━━━━━ Material provided

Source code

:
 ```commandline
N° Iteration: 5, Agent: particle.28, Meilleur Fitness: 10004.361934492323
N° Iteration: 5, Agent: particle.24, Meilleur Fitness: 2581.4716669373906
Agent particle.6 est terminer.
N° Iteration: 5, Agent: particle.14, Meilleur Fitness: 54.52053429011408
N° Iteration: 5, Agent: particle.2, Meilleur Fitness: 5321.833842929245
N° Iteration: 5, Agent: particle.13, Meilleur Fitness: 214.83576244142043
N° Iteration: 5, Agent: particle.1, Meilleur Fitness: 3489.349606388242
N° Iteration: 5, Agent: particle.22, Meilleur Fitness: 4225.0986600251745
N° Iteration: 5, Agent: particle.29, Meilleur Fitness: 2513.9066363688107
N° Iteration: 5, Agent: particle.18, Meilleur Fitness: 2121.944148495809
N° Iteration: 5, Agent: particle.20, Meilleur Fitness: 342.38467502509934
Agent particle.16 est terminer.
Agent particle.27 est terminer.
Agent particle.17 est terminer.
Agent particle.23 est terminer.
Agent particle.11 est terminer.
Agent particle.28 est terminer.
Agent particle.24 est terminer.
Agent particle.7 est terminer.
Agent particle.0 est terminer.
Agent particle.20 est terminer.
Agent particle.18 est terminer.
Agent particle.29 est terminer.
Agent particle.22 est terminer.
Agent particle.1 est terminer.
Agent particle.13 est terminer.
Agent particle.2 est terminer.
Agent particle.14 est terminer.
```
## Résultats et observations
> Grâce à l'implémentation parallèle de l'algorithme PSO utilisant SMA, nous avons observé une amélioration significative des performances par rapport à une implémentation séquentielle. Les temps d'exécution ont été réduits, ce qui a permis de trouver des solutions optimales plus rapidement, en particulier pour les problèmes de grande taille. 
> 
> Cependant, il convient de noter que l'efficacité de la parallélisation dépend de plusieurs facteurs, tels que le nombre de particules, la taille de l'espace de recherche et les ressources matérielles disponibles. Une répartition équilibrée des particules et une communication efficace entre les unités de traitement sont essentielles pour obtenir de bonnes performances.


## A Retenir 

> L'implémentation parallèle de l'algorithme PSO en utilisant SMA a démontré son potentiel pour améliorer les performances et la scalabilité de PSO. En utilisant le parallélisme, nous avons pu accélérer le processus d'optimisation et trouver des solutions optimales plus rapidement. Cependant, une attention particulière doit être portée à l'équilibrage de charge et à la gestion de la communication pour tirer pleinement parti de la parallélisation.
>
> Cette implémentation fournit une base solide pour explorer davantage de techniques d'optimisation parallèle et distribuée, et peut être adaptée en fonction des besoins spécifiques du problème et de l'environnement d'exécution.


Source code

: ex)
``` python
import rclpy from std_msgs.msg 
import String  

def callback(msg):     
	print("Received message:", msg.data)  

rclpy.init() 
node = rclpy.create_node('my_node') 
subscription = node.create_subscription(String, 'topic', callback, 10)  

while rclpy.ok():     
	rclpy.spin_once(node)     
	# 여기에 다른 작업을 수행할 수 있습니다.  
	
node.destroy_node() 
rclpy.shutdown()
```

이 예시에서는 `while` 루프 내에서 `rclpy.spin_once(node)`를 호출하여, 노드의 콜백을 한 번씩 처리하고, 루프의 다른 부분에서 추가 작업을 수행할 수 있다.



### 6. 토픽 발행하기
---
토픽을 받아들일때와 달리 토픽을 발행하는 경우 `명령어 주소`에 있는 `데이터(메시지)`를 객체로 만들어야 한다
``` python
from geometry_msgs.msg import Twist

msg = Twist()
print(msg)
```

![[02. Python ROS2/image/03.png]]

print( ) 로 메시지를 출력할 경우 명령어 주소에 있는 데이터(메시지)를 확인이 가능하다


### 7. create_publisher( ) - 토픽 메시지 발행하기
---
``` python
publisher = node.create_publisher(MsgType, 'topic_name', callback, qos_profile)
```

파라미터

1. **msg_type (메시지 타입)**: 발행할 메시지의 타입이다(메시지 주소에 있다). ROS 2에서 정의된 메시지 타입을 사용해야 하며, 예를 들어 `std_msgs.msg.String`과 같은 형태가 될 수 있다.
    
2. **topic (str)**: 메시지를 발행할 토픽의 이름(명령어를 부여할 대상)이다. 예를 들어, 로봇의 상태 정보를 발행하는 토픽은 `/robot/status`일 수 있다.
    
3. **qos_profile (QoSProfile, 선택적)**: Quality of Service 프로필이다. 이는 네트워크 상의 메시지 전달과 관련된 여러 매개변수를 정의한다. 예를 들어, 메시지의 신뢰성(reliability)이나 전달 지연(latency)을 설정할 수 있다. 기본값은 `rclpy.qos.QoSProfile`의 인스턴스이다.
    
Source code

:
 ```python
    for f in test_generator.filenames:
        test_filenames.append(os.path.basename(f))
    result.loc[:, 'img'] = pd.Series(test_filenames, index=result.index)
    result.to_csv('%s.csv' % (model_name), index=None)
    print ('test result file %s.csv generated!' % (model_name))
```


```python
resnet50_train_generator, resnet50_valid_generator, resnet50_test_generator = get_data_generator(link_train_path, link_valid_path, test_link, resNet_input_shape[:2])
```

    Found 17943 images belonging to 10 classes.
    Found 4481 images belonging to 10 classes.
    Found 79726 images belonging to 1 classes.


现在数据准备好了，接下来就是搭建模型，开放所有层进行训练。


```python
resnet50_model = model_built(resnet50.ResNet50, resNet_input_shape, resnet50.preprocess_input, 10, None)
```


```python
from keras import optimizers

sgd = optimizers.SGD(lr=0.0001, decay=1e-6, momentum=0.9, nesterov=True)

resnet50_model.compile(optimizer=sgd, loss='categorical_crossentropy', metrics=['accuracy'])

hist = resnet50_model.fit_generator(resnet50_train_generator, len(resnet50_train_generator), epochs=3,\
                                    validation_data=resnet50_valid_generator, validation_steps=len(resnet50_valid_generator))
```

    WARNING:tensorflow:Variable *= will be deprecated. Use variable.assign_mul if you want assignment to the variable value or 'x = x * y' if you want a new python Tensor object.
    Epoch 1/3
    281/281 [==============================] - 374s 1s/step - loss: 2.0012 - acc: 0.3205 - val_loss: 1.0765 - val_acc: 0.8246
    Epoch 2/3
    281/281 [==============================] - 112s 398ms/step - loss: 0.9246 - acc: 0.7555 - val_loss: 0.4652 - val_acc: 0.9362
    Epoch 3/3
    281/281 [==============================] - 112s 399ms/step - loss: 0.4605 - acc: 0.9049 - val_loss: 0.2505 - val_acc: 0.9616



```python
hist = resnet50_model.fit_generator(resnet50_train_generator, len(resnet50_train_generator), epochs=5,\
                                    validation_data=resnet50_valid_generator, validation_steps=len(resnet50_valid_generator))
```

━━━━━━━━━━

Required work: Give back every entry, unchanged in any way.

Answer area:
Source code

:
 ```commandline
N° Iteration: 5, Agent: particle.28, Meilleur Fitness: 10004.361934492323
N° Iteration: 5, Agent: particle.24, Meilleur Fitness: 2581.4716669373906
Agent particle.6 est terminer.
N° Iteration: 5, Agent: particle.14, Meilleur Fitness: 54.52053429011408
N° Iteration: 5, Agent: particle.2, Meilleur Fitness: 5321.833842929245
N° Iteration: 5, Agent: particle.13, Meilleur Fitness: 214.83576244142043
N° Iteration: 5, Agent: particle.1, Meilleur Fitness: 3489.349606388242
N° Iteration: 5, Agent: particle.22, Meilleur Fitness: 4225.0986600251745
N° Iteration: 5, Agent: particle.29, Meilleur Fitness: 2513.9066363688107
N° Iteration: 5, Agent: particle.18, Meilleur Fitness: 2121.944148495809
N° Iteration: 5, Agent: particle.20, Meilleur Fitness: 342.38467502509934
Agent particle.16 est terminer.
Agent particle.27 est terminer.
Agent particle.17 est terminer.
Agent particle.23 est terminer.
Agent particle.11 est terminer.
Agent particle.28 est terminer.
Agent particle.24 est terminer.
Agent particle.7 est terminer.
Agent particle.0 est terminer.
Agent particle.20 est terminer.
Agent particle.18 est terminer.
Agent particle.29 est terminer.
Agent particle.22 est terminer.
Agent particle.1 est terminer.
Agent particle.13 est terminer.
Agent particle.2 est terminer.
Agent particle.14 est terminer.
```
## Résultats et observations
> Grâce à l'implémentation parallèle de l'algorithme PSO utilisant SMA, nous avons observé une amélioration significative des performances par rapport à une implémentation séquentielle. Les temps d'exécution ont été réduits, ce qui a permis de trouver des solutions optimales plus rapidement, en particulier pour les problèmes de grande taille. 
> 
> Cependant, il convient de noter que l'efficacité de la parallélisation dépend de plusieurs facteurs, tels que le nombre de particules, la taille de l'espace de recherche et les ressources matérielles disponibles. Une répartition équilibrée des particules et une communication efficace entre les unités de traitement sont essentielles pour obtenir de bonnes performances.


## A Retenir 

> L'implémentation parallèle de l'algorithme PSO en utilisant SMA a démontré son potentiel pour améliorer les performances et la scalabilité de PSO. En utilisant le parallélisme, nous avons pu accélérer le processus d'optimisation et trouver des solutions optimales plus rapidement. Cependant, une attention particulière doit être portée à l'équilibrage de charge et à la gestion de la communication pour tirer pleinement parti de la parallélisation.
>
> Cette implémentation fournit une base solide pour explorer davantage de techniques d'optimisation parallèle et distribuée, et peut être adaptée en fonction des besoins spécifiques du problème et de l'environnement d'exécution.


Source code

: ex)
``` python
import rclpy from std_msgs.msg 
import String  

def callback(msg):     
	print("Received message:", msg.data)  

rclpy.init() 
node = rclpy.create_node('my_node') 
subscription = node.create_subscription(String, 'topic', callback, 10)  

while rclpy.ok():     
	rclpy.spin_once(node)     
	# 여기에 다른 작업을 수행할 수 있습니다.  
	
node.destroy_node() 
rclpy.shutdown()
```

이 예시에서는 `while` 루프 내에서 `rclpy.spin_once(node)`를 호출하여, 노드의 콜백을 한 번씩 처리하고, 루프의 다른 부분에서 추가 작업을 수행할 수 있다.



### 6. 토픽 발행하기
---
토픽을 받아들일때와 달리 토픽을 발행하는 경우 `명령어 주소`에 있는 `데이터(메시지)`를 객체로 만들어야 한다
``` python
from geometry_msgs.msg import Twist

msg = Twist()
print(msg)
```

![[02. Python ROS2/image/03.png]]

print( ) 로 메시지를 출력할 경우 명령어 주소에 있는 데이터(메시지)를 확인이 가능하다


### 7. create_publisher( ) - 토픽 메시지 발행하기
---
``` python
publisher = node.create_publisher(MsgType, 'topic_name', callback, qos_profile)
```

파라미터

1. **msg_type (메시지 타입)**: 발행할 메시지의 타입이다(메시지 주소에 있다). ROS 2에서 정의된 메시지 타입을 사용해야 하며, 예를 들어 `std_msgs.msg.String`과 같은 형태가 될 수 있다.
    
2. **topic (str)**: 메시지를 발행할 토픽의 이름(명령어를 부여할 대상)이다. 예를 들어, 로봇의 상태 정보를 발행하는 토픽은 `/robot/status`일 수 있다.
    
3. **qos_profile (QoSProfile, 선택적)**: Quality of Service 프로필이다. 이는 네트워크 상의 메시지 전달과 관련된 여러 매개변수를 정의한다. 예를 들어, 메시지의 신뢰성(reliability)이나 전달 지연(latency)을 설정할 수 있다. 기본값은 `rclpy.qos.QoSProfile`의 인스턴스이다.
    
Source code

:
 ```python
    for f in test_generator.filenames:
        test_filenames.append(os.path.basename(f))
    result.loc[:, 'img'] = pd.Series(test_filenames, index=result.index)
    result.to_csv('%s.csv' % (model_name), index=None)
    print ('test result file %s.csv generated!' % (model_name))
```


```python
resnet50_train_generator, resnet50_valid_generator, resnet50_test_generator = get_data_generator(link_train_path, link_valid_path, test_link, resNet_input_shape[:2])
```

    Found 17943 images belonging to 10 classes.
    Found 4481 images belonging to 10 classes.
    Found 79726 images belonging to 1 classes.


现在数据准备好了，接下来就是搭建模型，开放所有层进行训练。


```python
resnet50_model = model_built(resnet50.ResNet50, resNet_input_shape, resnet50.preprocess_input, 10, None)
```


```python
from keras import optimizers

sgd = optimizers.SGD(lr=0.0001, decay=1e-6, momentum=0.9, nesterov=True)

resnet50_model.compile(optimizer=sgd, loss='categorical_crossentropy', metrics=['accuracy'])

hist = resnet50_model.fit_generator(resnet50_train_generator, len(resnet50_train_generator), epochs=3,\
                                    validation_data=resnet50_valid_generator, validation_steps=len(resnet50_valid_generator))
```

    WARNING:tensorflow:Variable *= will be deprecated. Use variable.assign_mul if you want assignment to the variable value or 'x = x * y' if you want a new python Tensor object.
    Epoch 1/3
    281/281 [==============================] - 374s 1s/step - loss: 2.0012 - acc: 0.3205 - val_loss: 1.0765 - val_acc: 0.8246
    Epoch 2/3
    281/281 [==============================] - 112s 398ms/step - loss: 0.9246 - acc: 0.7555 - val_loss: 0.4652 - val_acc: 0.9362
    Epoch 3/3
    281/281 [==============================] - 112s 399ms/step - loss: 0.4605 - acc: 0.9049 - val_loss: 0.2505 - val_acc: 0.9616



```python
hist = resnet50_model.fit_generator(resnet50_train_generator, len(resnet50_train_generator), epochs=5,\
                                    validation_data=resnet50_valid_generator, validation_steps=len(resnet50_valid_generator))
```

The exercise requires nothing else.